Saturday, December 27, 2014

No Warning

One of the most important and polarizing hardcore bands of the 2000s was Toronto’s No Warning. In just a few short years, the band took over hardcore with their NYHC influenced music and no fucks given attitude. I can’t stress the attitude part enough. No Warning made a rep for being as hostile off the stage as they were on it. From their demo to the Bridge 9 released self-titled EP, No Warning produced anthems like “My World” while taking aggression in hardcore to another level.

Part of the No Warning appeal was the fact that they carried themselves without pageantry. Too often in hardcore, we assume certain stereotypes about bands that sound like No Warning. No Warning didn’t look like they were tough, they just were. They didn’t need to intimidate you because they didn’t care and when things went south that wouldn’t stop them from trying to fuck shit up. That was the aura of No Warning: expect things to be violent because that’s just how we are, not how we look.

An important event in No Warning’s rise to subculture hegemony was their 2001 CBGBs performance where they opened for the recently reunited Harley / JJ Cro-Mags. Anyone who was there will tell you one simple fact: No Warning stole the show and blew the Cro-Mags off the stage. This show didn’t erase doubts about No Warning (there were never any to begin with). This show declared to everyone that the band was for real and, terrifyingly, they wanted to make hardcore No Warning’s world. If you see any videos of No Warning from 2002-2004, you can see it in the crowd: That mad dog look, that intense desire to hurt someone. During this period, No Warning ruled hardcore in a way that few bands, before or since, have.

No Warning during Posi Numbers 2003

In late 2002, No Warning released one of the most influential hardcore records of the decade: Ill Blood. On it, you could hear a certain grasp of NYHC ala Breakdown, Biohazard and Madball combined with the band’s personal touch. Above the assailing music were Ben Cook’s venomous lyrics. When you listened to them, you could hear his anger and apathy, and all of it felt real to you. That’s what made Ill Blood so special. The lyrics weren’t about a wasteland in a far off place (ala 80s/90s NYC) and it wasn’t about some hyperbolic tough guy trope.

The lyrics on Ill Blood are about waking up feeling like shit because your life sucks in a world that sucks being surrounded by awful people in a society that is corrupt. On its face, the lyrics on Ill Blood paint a world that would make someone want to kill themselves. For No Warning, they took that world as a reason to fight, because fuck it, better them than you. When you heard lines like, “You wanna see me lose? Get in fucking line” or “Please don’t waste my time, don’t ask me if its true, I’ll just tell you what you want to hear and hope trouble finds you”, that’s just raw misanthropy matched by a desire to confront the world. Ill Blood was GG Allin’s famous quote “Everybody's an enemy. Fuck. I hate everybody. I'm not part of any scene. I do my own thing. My mind is a machine gun, my body is the bullets, the audience is the target” personified.

## RECORDS PROVIDED

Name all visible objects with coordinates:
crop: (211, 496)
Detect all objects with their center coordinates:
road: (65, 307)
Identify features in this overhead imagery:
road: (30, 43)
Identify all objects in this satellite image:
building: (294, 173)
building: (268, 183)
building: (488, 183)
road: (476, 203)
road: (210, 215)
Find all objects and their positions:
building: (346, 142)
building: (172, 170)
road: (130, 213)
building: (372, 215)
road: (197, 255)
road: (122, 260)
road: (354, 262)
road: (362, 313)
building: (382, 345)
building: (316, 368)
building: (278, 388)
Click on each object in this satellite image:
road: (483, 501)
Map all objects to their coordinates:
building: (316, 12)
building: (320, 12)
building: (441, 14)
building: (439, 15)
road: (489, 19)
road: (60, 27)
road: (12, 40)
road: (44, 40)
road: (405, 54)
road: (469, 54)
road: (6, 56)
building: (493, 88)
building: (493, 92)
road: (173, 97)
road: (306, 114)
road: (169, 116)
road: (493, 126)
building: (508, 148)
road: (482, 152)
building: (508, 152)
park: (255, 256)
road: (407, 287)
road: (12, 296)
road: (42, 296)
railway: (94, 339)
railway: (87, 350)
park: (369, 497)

## WRITTEN TASKS
[1] According to the post about No Warning, what year did the band play the CBGBs show where they opened for the reunited Cro-Mags?
[2] Convert the rows, everything from the line containing "Detect all objects" down to the last line of the rows, into a Markdown table with the columns No. and Entry. Number each line and omit blank lines.
The text and the rows have nothing to do with each other.

## RESULTS OF THE EXERCISE
[1] 2001.

[2]
| No. | Entry |
|---|---|
| 1 | Detect all objects with their center coordinates: |
| 2 | road: (65, 307) |
| 3 | Identify features in this overhead imagery: |
| 4 | road: (30, 43) |
| 5 | Identify all objects in this satellite image: |
| 6 | building: (294, 173) |
| 7 | building: (268, 183) |
| 8 | building: (488, 183) |
| 9 | road: (476, 203) |
| 10 | road: (210, 215) |
| 11 | Find all objects and their positions: |
| 12 | building: (346, 142) |
| 13 | building: (172, 170) |
| 14 | road: (130, 213) |
| 15 | building: (372, 215) |
| 16 | road: (197, 255) |
| 17 | road: (122, 260) |
| 18 | road: (354, 262) |
| 19 | road: (362, 313) |
| 20 | building: (382, 345) |
| 21 | building: (316, 368) |
| 22 | building: (278, 388) |
| 23 | Click on each object in this satellite image: |
| 24 | road: (483, 501) |
| 25 | Map all objects to their coordinates: |
| 26 | building: (316, 12) |
| 27 | building: (320, 12) |
| 28 | building: (441, 14) |
| 29 | building: (439, 15) |
| 30 | road: (489, 19) |
| 31 | road: (60, 27) |
| 32 | road: (12, 40) |
| 33 | road: (44, 40) |
| 34 | road: (405, 54) |
| 35 | road: (469, 54) |
| 36 | road: (6, 56) |
| 37 | building: (493, 88) |
| 38 | building: (493, 92) |
| 39 | road: (173, 97) |
| 40 | road: (306, 114) |
| 41 | road: (169, 116) |
| 42 | road: (493, 126) |
| 43 | building: (508, 148) |
| 44 | road: (482, 152) |
| 45 | building: (508, 152) |
| 46 | park: (255, 256) |
| 47 | road: (407, 287) |
| 48 | road: (12, 296) |
| 49 | road: (42, 296) |
| 50 | railway: (94, 339) |
| 51 | railway: (87, 350) |
| 52 | park: (369, 497) |